[EXCERPT Boundary: Start]

As long as the syllables are marked correctly without any mistakes
(spelling) then the tokenizer will be accurate. It's main aim is to
separate the syllables using the syllable marker. 3.2.2. Future
Work In future, normalization has to be integrated in the text
analysis module, an automatic token labeler may be investigated so
that the normalization will become more accurate and better. Word
and phrase detection algorithms also may be explored to improve the
accuracy and performance. 4. Lexicon
-
Dzongkha Lexicon has entries made in an excel sheet. It is
written in capital letter of Dzongkha (called Tshuyig or Bhutanese
formal longhand 'jotshum'). The size of the lexicon is
approximately 22,747 word entries. 4.1. Linguistic analysis and
design Sources for lexicon were derived from the available
dictionaries published by Dzongkha Development Commission such as
Dzongkha–English Dictionary [7], English-Dzongkha Dictionary [8]
and a new Dzongkha Grammar [9] and also from the Advanced Dzongkha
Dictionary published by KMT [11]. While studying these
dictionaries, it was found that most of these dictionaries had no
other linguistic details apart from the basic part-of-speech.

[EXCERPT Boundary: End]

◆ **YOUR INSTRUCTIONS**:
Copy the excerpt above on the Dzongkha tokenizer and lexicon word for word, from start to finish.

[PROVIDED MATERIAL Boundary: Start]

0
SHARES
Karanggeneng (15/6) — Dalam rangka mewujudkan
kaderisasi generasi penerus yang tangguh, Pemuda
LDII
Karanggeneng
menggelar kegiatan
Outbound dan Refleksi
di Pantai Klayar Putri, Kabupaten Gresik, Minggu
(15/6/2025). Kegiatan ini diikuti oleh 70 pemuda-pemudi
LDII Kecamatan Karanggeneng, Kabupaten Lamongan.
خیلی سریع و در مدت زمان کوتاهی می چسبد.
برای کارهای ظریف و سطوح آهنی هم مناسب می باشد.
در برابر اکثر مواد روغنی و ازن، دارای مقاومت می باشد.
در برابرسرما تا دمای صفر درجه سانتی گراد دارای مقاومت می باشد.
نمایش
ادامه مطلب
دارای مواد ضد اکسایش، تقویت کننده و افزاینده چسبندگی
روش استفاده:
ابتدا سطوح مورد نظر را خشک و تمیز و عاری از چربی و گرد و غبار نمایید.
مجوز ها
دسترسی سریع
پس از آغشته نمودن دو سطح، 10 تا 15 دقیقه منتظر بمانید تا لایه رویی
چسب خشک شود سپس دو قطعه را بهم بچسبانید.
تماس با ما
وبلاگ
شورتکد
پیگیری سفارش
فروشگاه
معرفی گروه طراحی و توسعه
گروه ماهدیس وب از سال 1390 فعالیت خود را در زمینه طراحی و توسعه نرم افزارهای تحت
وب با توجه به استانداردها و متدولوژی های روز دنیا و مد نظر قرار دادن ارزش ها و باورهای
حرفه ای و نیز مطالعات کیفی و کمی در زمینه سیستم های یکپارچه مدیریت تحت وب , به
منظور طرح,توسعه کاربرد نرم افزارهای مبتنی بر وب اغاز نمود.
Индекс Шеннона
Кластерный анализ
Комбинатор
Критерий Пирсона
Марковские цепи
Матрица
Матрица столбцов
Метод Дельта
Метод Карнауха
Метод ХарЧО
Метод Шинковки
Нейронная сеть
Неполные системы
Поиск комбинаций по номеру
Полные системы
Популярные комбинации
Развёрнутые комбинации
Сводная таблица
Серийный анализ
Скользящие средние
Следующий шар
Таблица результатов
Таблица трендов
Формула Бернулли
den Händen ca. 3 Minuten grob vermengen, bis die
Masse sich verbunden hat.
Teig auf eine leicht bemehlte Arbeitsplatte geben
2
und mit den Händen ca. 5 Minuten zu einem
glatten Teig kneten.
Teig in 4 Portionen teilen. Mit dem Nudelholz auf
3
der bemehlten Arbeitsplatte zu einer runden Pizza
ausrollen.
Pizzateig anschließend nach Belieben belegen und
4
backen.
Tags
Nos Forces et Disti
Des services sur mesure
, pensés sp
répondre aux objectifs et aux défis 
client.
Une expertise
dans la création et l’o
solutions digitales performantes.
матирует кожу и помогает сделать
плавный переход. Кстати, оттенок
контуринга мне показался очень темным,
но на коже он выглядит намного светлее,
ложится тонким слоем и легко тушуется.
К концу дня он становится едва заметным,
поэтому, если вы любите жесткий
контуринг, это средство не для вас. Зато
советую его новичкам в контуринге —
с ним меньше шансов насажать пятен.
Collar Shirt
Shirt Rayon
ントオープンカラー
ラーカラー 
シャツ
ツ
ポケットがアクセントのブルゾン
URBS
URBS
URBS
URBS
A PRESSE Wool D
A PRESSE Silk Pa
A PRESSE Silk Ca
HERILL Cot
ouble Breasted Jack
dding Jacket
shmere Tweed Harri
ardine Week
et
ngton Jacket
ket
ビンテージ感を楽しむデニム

[PROVIDED MATERIAL Boundary: End]

◆ **WRITTEN ANSWER**:
As long as the syllables are marked correctly without any mistakes
(spelling) then the tokenizer will be accurate. It's main aim is to
separate the syllables using the syllable marker. 3.2.2. Future
Work In future, normalization has to be integrated in the text
analysis module, an automatic token labeler may be investigated so
that the normalization will become more accurate and better. Word
and phrase detection algorithms also may be explored to improve the
accuracy and performance. 4. Lexicon
-
Dzongkha Lexicon has entries made in an excel sheet. It is
written in capital letter of Dzongkha (called Tshuyig or Bhutanese
formal longhand 'jotshum'). The size of the lexicon is
approximately 22,747 word entries. 4.1. Linguistic analysis and
design Sources for lexicon were derived from the available
dictionaries published by Dzongkha Development Commission such as
Dzongkha–English Dictionary [7], English-Dzongkha Dictionary [8]
and a new Dzongkha Grammar [9] and also from the Advanced Dzongkha
Dictionary published by KMT [11]. While studying these
dictionaries, it was found that most of these dictionaries had no
other linguistic details apart from the basic part-of-speech.